Central London house prices: now even millionaires are being priced out

Yesterday super-upmarket estate agent Savills said the capital's luxury housing market 'cooled' in the first quarter, while demand for big-money homes outside the centre has risen.

by Emma Haslett
Last Updated: 03 Jun 2014

All this ‘bubble’ talk about central London seems to have had an effect on house buyers: for the first time in ages, prices in Prime Central London – that’s everywhere from Mayfair to Bloomsbury to Chelsea and Notting Hill – have begun to cool, according to posh estate agent Savills, which published its first quarter results yesterday.

Apparently prices flattened out at the end of the market most of us can only dream about: £10m plus. That coincided with a rise in demand for homes between £1m and £2m (well-appointed bedsits, then) in the north, east and south west of London. (It’s worth pointing out that anything above £2m incurs the sort of stamp duty that makes Roman Abramovich shudder).

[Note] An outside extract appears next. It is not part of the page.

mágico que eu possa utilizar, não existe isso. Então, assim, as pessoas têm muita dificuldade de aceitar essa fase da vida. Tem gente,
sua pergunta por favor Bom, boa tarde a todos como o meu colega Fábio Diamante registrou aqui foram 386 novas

According to a Savills spokesperson, Prime Central London is still showing about 9% year-on-year growth, about 2% in the first quarter of the year. This slowdown wasn’t unexpected: ‘This is in the tiny sliver at the top of the market where values are about 50% above peak [ie. pre-recession]. They’ve had a bit of a storm and they need to pause for breath. It’s completely expected, and if anything a bit overdue.’

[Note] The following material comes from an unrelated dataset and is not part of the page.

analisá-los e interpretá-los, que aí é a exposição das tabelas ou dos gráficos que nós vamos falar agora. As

Indeed: Savills’ most recent forecast shows house price growth will slow from 8.5% this year to 6% in 2015, 4% in 2016 and 2% the following year. Which is at least a bit of good news for savers desperately trying to make their deposits catch up with inflation in prices.

?That said, Savills and its rival, Knight Frank, have been predicting a slowdown in the sector for several months now, and we have yet to see anything particularly noteworthy. Critics of the Help to Buy scheme say the government should scrap it to cool down demand.

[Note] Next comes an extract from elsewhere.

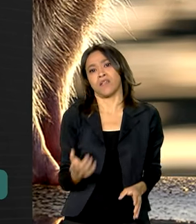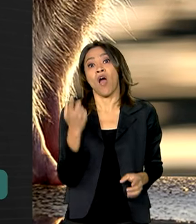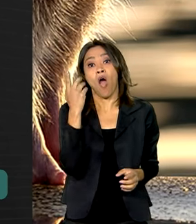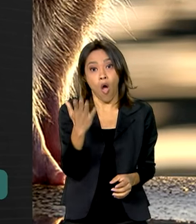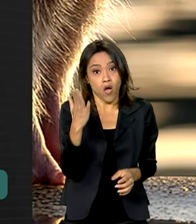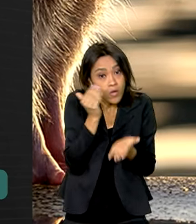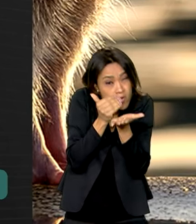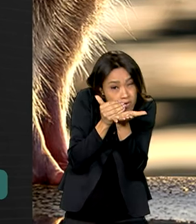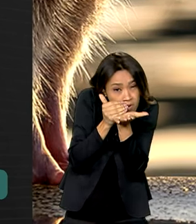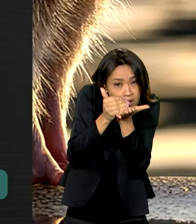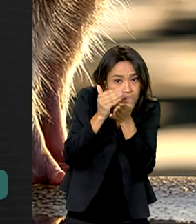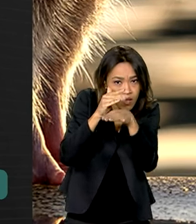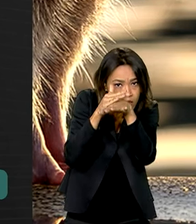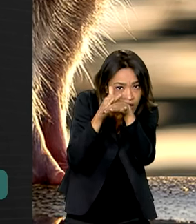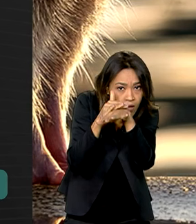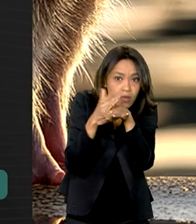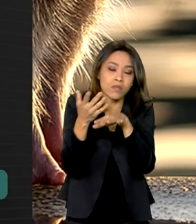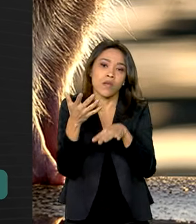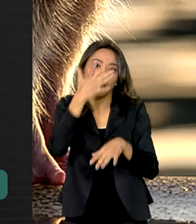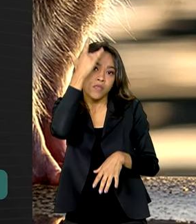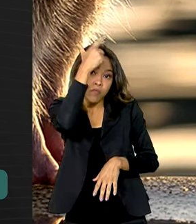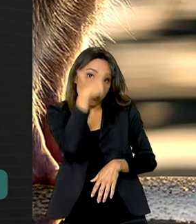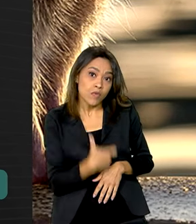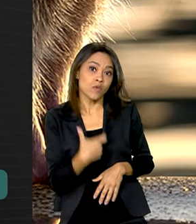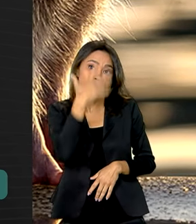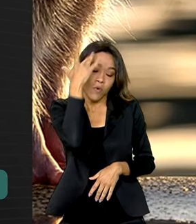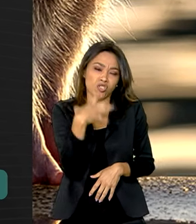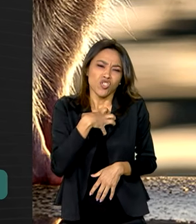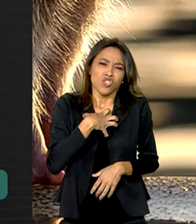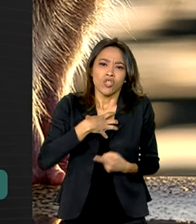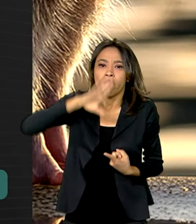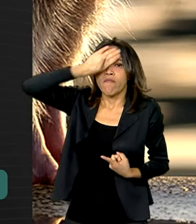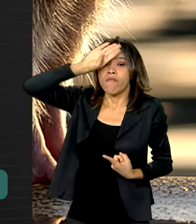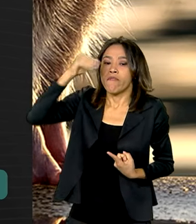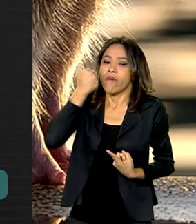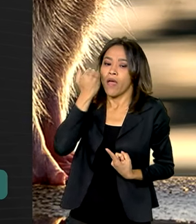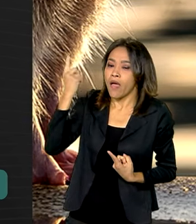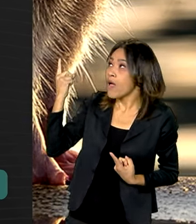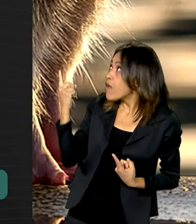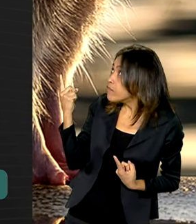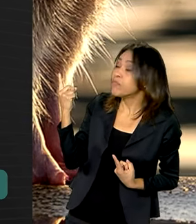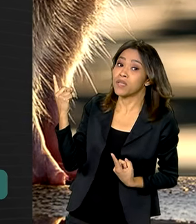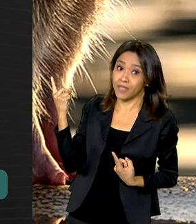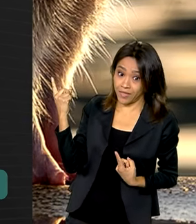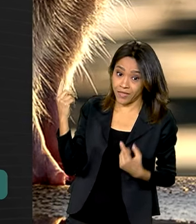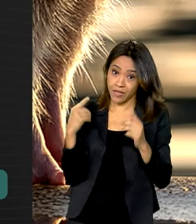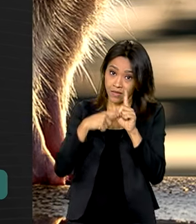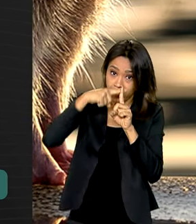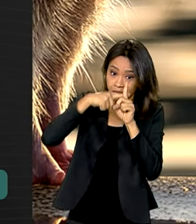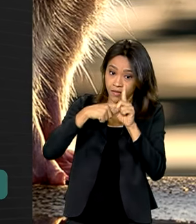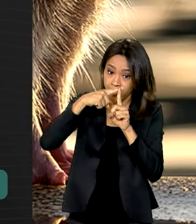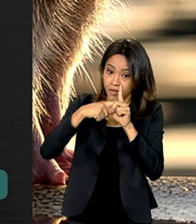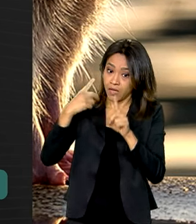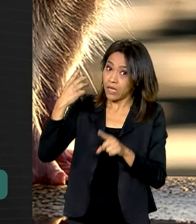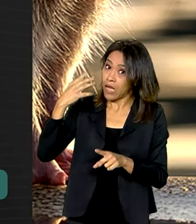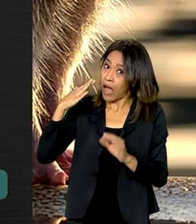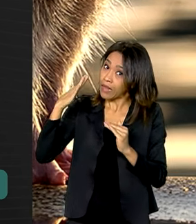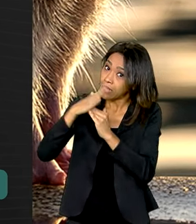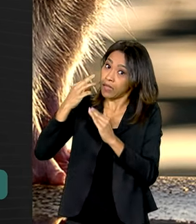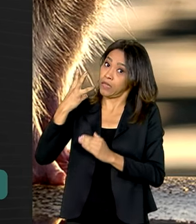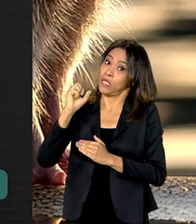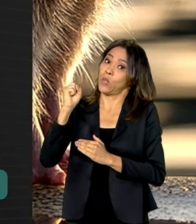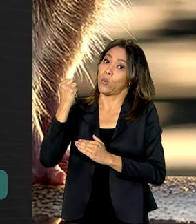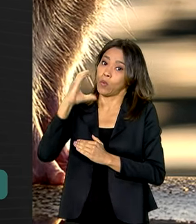Na fase inicial, os pacientes podem sentir febre igual ou maior que 38 graus,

Admittedly, with its £600,000 cap, Help to Buy isn’t even close to applying to the capital’s most expensive homes. But, as with everything, a rise in prices at the top end of the market will eventually filter down. And although slowing demand in £10m+ properties suggests the number of job-creators (ie. super rich entrepreneurs and business people) is slowing, it’s sales of one-bed new-builds in Forest Hill and Norbiton that will keep the recovery ticking over.

So ludicrous prices like the £140m some poor sod paid for a flat in One Hyde Park affect the entire market. But that’s supply and demand, innit? Build more homes, and property prices will look after themselves.